First, the promotion of industrialization in developing countries should be based on local contexts. Developing countries should attach far greater importance to industrialization for their economic development, and formulate industrial strategies compatible with national conditions. Based on resource endowments and the laws of the market, they should objectively assess, carefully select, and focus on developing comparatively competitive industries. They may then concentrate their limited resources on building special economic zones and industrial parks, improving infrastructure facilities, and facilitating the ease of doing business, thus to nurture a business-friendly environment.
Second, a more reasonable paradigm of international industrial division should be shaped. Opportunities that the UN 2030 Agenda, the Belt and Road Initiative, and the Global Development Initiative present can be fully leveraged to help developing countries improve local manufacturing capacity, regional market integration, and international industrial linkages. Developing countries and developed countries should cooperate on the security, digitization, and green transformation of global industrial chains and supply chains, thus to ensure development of the global industrial system in an efficient, resilient, and eco-friendly way.
Third, financial, technological, and trade support to developing countries should be strengthened. The role of such multilateral institutions as the UN, the G20, the World Bank, the Asian Infrastructure Investment Bank, and the New Development Bank should be brought into full play in efforts to provide the developing world with financial support for infrastructure and industrial development. Global climate governance should be advanced gradually, taking into consideration the industrialization needs of developing countries, and offering technological support for green transformation. WTO reforms and negotiations should be promoted toward greater justice, and safeguard the policy space for developing countries.
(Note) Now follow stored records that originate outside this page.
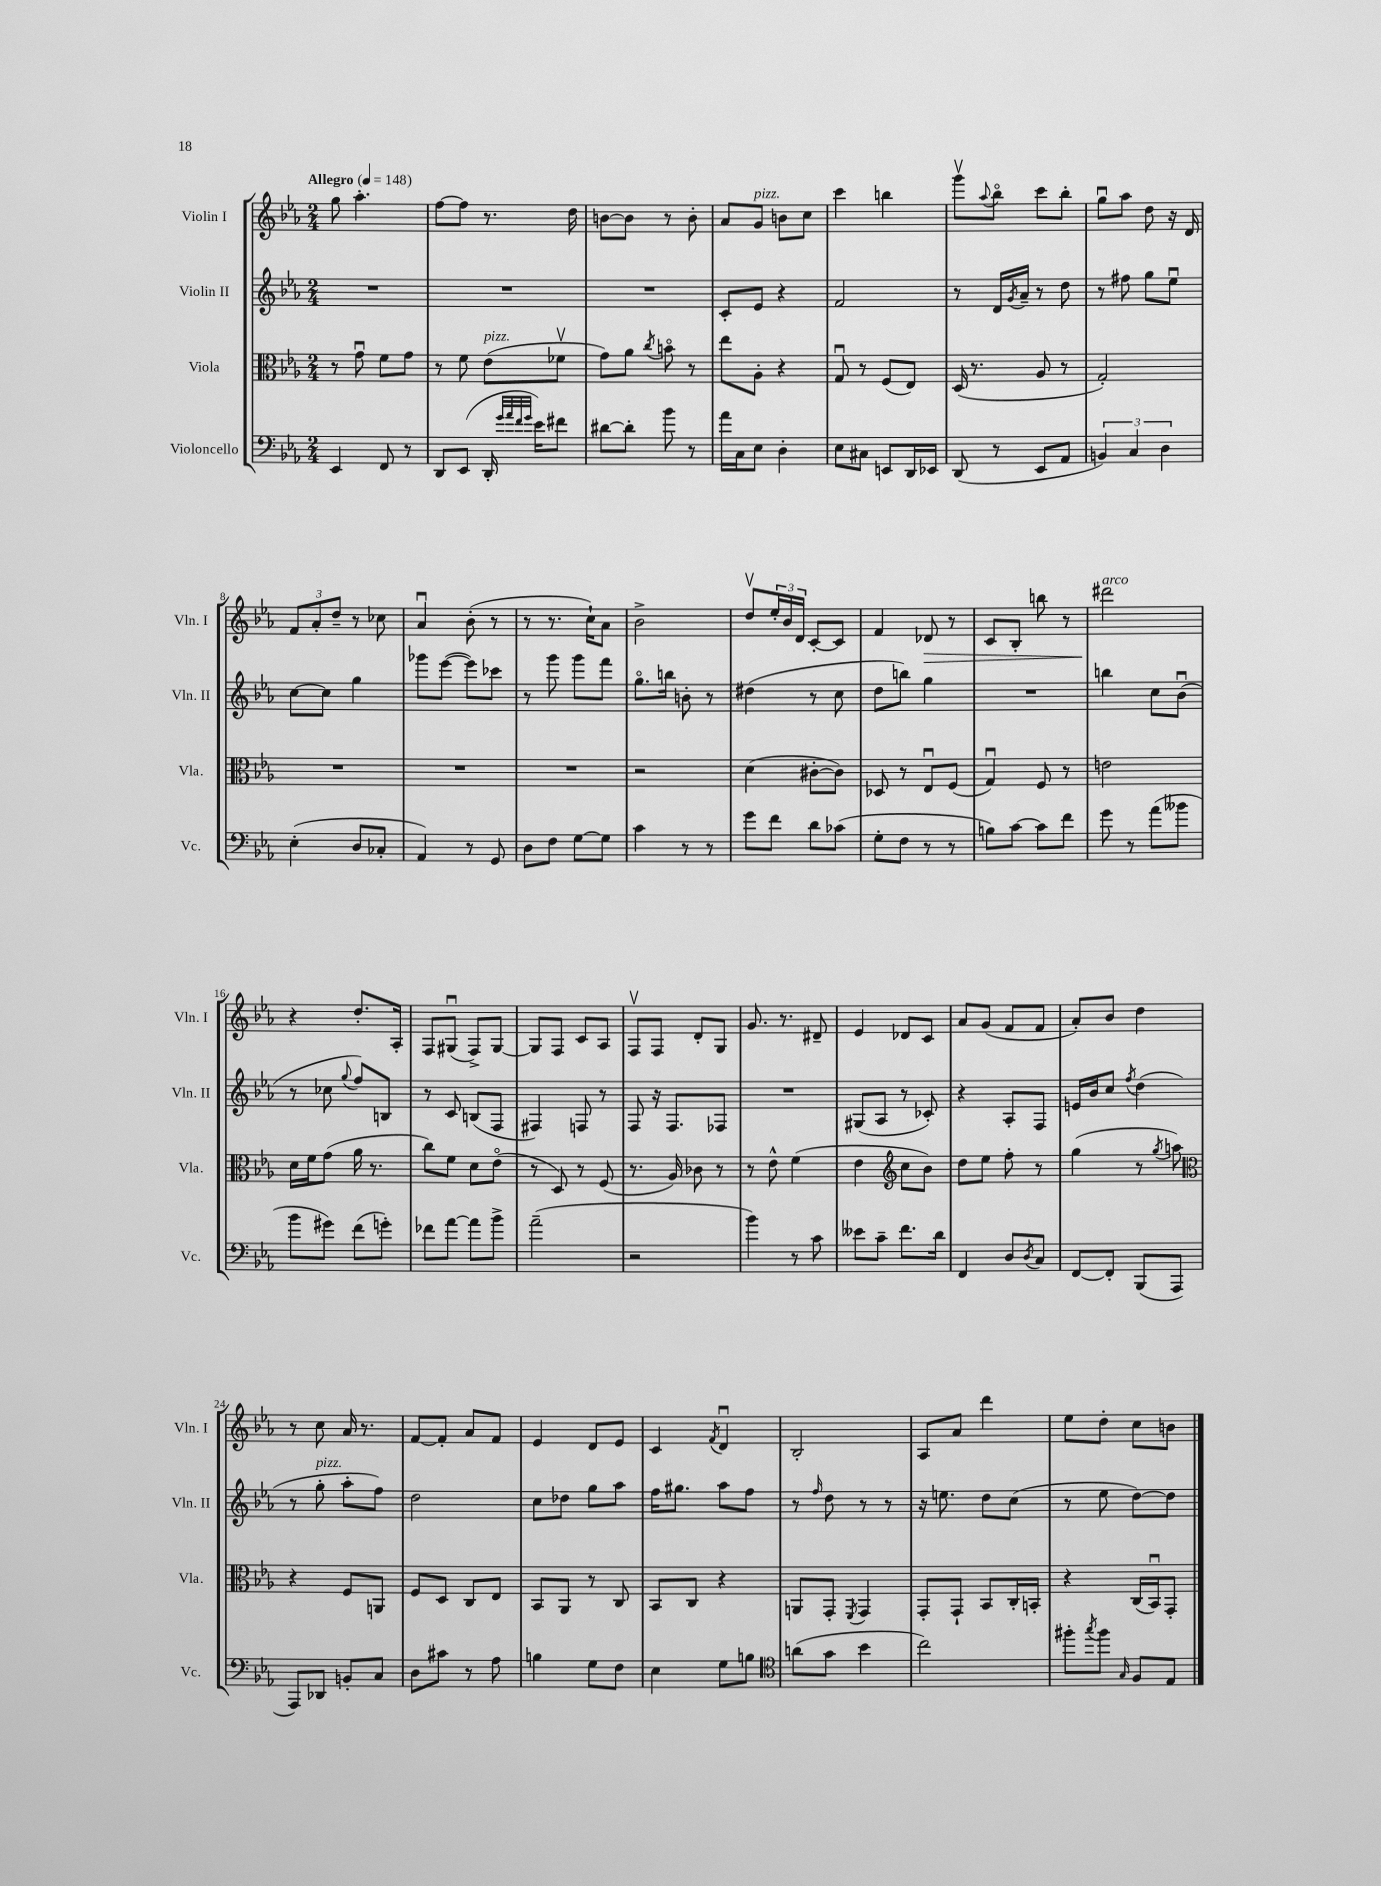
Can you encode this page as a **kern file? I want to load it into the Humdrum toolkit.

**kern	**kern	**kern	**kern
*staff4	*staff3	*staff2	*staff1
*clefF4	*clefC3	*clefG2	*clefG2
*k[b-e-a-]	*k[b-e-a-]	*k[b-e-a-]	*k[b-e-a-]
*M2/4	*M2/4	*M2/4	*M2/4
*MM148	*MM148	*MM148	*MM148
4EE-/	8r	2r	8gg\
.	8gu\	.	4.aa-'\
8FF/	8f\L	.	.
8r	8g\J	.	.
=	=	=	=
8DD/L	8r	2r	[8ff\L
(8EE-/J	8f\	.	8ff\]J
16DD'/	(8e-\L	.	8.r
32qqg/LLL	.	.	.
32qqa-/	.	.	.
32qqf/	.	.	.
32qqg/JJJ	.	.	.
16e-\LK)	.	.	.
8f#\J	8f-v\J	.	.
.	.	.	16dd\
=	=	=	=
[8d#\L	8g\L)	2r	[8b\L
8d#'\]J	8a-\J	.	8b\]J
.	8qcc/	.	.
8b-\	8bo\	.	8r
8r	8r	.	8b'\
=	=	=	=
16a-\LL	8ee-\L	8c'/L	8a-/L
16C\J	.	.	.
8E-\J	8A-'\J	8e-/J	8g/J
4D'\	4r	4r	8b\L
.	.	.	8cc\J
=	=	=	=
8E-\L	8Gu/	2f/	4ccc\
8C#\J	8r	.	.
8EE/L	(8F/L	.	4bb\
16DD/L	8E-/J)	.	.
16EE-/JJ	.	.	.
=	=	=	=
(8DD/	(16D/	8r	8gggv\L
.	8.r	.	.
.	.	.	8qqaa-/
8r	.	16d/LL	8bb-o\J
.	.	8qg/	.
.	.	16a-~/JJ	.
8EE-/L	8A-/	8r	8ccc\L
8AA-/J	8r	8dd\	8bb-'\J
=	=	=	=
6BB/)	2G'/)	8r	8ggu\L
.	.	8ff#\	8aa-\J
6C/	.	.	.
.	.	8gg\L	8dd\
6D\	.	.	.
.	.	8ee-u\J	16r
.	.	.	16d/
=	=	=	=
(4E-'\	2r	[8cc\L	12f/L
.	.	.	12a-'/
.	.	8cc\]J	.
.	.	.	12dd~/J
8D/L	.	4gg\	8r
8C-'/J	.	.	8cc-\
=	=	=	=
4AA-/)	2r	8ggg-\L	4a-u/
.	.	([8eee-\J	.
8r	.	8eee-\]L)	(8b-'\
8GG/	.	8ccc-\J	8r
=	=	=	=
8D\L	2r	8r	8r
8F\J	.	8ggg\	8.r
[8G\L	.	8ggg\L	.
.	.	.	16cc`\LK)
8G\]J	.	8fff\J	8a-\J
=	=	=	=
4c\	2r	8.ggo\L	2b-^\
.	.	16bb\Jk	.
8r	.	8b'\	.
8r	.	8r	.
=	=	=	=
8g\L	(4d\	(4dd#\	8ddv/L
8f\J	.	.	24ee-'/L
.	.	.	24b-/
.	.	.	24d/JJ
8d\L	[8c#'\L	8r	[8c'/L
(8c-\J	8c#\]J)	8cc\	8c/]J
=	=	=	=
8G'\L	8D-/	8dd\L	4f/
8F\J	8r	8bb\J)	.
8r	8E-u/L	4gg\	8d-/
8r	(8F/J	.	8r
=	=	=	=
8B\L)	4Gu/)	2r	8c/L
[8c\J	.	.	8B-'/J
8c\]L	8F/	.	8bb\
8f\J	8r	.	8r
=	=	=	=
8g\	2e\	4bb\	2ddd#\
8r	.	.	.
(8a-\L	.	8cc\L	.
8b--\J	.	(8b-u\J	.
=	=	=	=
8b-\L	16d\LL	8r	4r
.	16f\J	.	.
8g#\J)	(8g\J	8cc-\	.
.	.	8qqgg/	.
(8f\L	16a-\	8ff/L)	8.dd'/L
.	8.r	.	.
8g'\J)	.	8B/J	.
.	.	.	16A-'/Jk
=	=	=	=
8f-\L	8cc\L)	8r	8F/L
[8a-\J	8f\J	8c/	(8G#u/J
8a-\]L	8d\L	(8B/L	8F^/L)
8b-^\J	(8e-o\J	8F/J	[8G#/J
=	=	=	=
(2a-~\	8r	4F#/)	8G#/]L
.	8D/)	.	8F/J
.	8r	8F/	8c/L
.	(8F/	8r	8A-/J
=	=	=	=
2r	8.r	8F/	8Fv/L
.	.	16r	8F/J
.	16A-/)	8.F/L	.
.	8c-\	.	8d'/L
.	8r	8F-/J	8G/J
=	=	=	=
4b-\)	8r	2r	8.g/
.	8e-^^\	.	.
.	.	.	8.r
8r	(4f\	.	.
8c\	.	.	8d#~/
=	=	=	=
8e--\L	4e-\	(8G#/L	4e-/
8c~\J	.	8A-/J	.
*	*clefG2	*	*
8.f\L	8cc\L	8r	8d-/L
.	8b-\J)	8c-'/)	8c/J
16d\Jk	.	.	.
=	=	=	=
4FF/	8dd\L	4r	8a-/L
.	8ee-\J	.	(8g/J
8D/L	8ff'\	8A-'/L	8f/L
8qD/	.	.	.
8C/J	8r	8F/J	8f/J
=	=	=	=
[8FF/L	(4gg\	16e/LL	8a-'/L)
.	.	16b-/J	.
8FF'/]J	.	8cc/J	8b-/J
.	.	8qff/	.
(8BBB-/L	8r	(4dd\	4dd\
.	8qgg/	.	.
8AAA-/J	8aa\)	.	.
=	=	=	=
*	*clefC3	*	*
8AAA-/L)	4r	8r	8r
8DD-/J	.	8gg'\	8cc\
8BB'/L	8F/L	8aa-'\L	16a-/
.	.	.	8.r
8C/J	8AA/J	8ff\J)	.
=	=	=	=
8D\L	8F/L	2dd\	[8f/L
8c#\J	8D/J	.	8f'/]J
8r	8C/L	.	8a-/L
8A-\	8E-/J	.	8f/J
=	=	=	=
4B\	8BB-/L	8cc\L	4e-/
.	8AA-/J	8dd-\J	.
8G\L	8r	8gg\L	8d/L
8F\J	8C/	8aa-\J	8e-/J
=	=	=	=
4E-\	8BB-/L	16ff\LK	4c/
.	.	8.gg#\J	.
.	8C/J	.	.
.	.	.	8qf/
8G\L	4r	8aa-\L	4du/
8B\J	.	8ff\J	.
=	=	=	=
*clefC4	*	*	*
(8a\L	8AA/L	8r	2B-'/
.	.	16qqff/	.
8g\J	8GG'/J	8dd\	.
.	8qFF/	.	.
4b-\	4GG/	8r	.
.	.	8r	.
=	=	=	=
2cc\)	8GG'/L	16r	8A-/L
.	.	8.ee\	.
.	8GG`/J	.	8a-/J
.	8BB-/L	8dd\L	4ddd\
.	16C'/L	(8cc\J	.
.	16BB'/JJ	.	.
=	=	=	=
8ff#'\L	4r	8r	8ee-\L
8qgg/	.	.	.
8ff#\J	.	8ee-\	8dd'\J
16qqG/	.	.	.
8F/L	(16C/LL	[8dd\L)	8cc\L
.	16BB-u/J)	.	.
8E-/J	8GG'/J	8dd\]J	8b\J
==	==	==	==
*-	*-	*-	*-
Fourth, knowledge exchanges and mutual learning on multiple levels should be enhanced. International development agencies, think tanks, enterprises, and universities should be encouraged to play their role in advancing knowledge cooperation on industrial development. Through various forms of activities, government officials and industrial practitioners can also spread development concepts and best practices, thus helping the knowledge sharing process. Entrepreneurship and vocational training in developing countries should be promoted to help their enterprises and workforces adapt to new technologies and industrial transformation.
Chen Xiao is an associate research fellow at the Center for International Knowledge on Development. Xu Zhaoyuan is a research fellow and deputy director general at the Research Department of Industrial Economics, the Development Research Center of the State Council.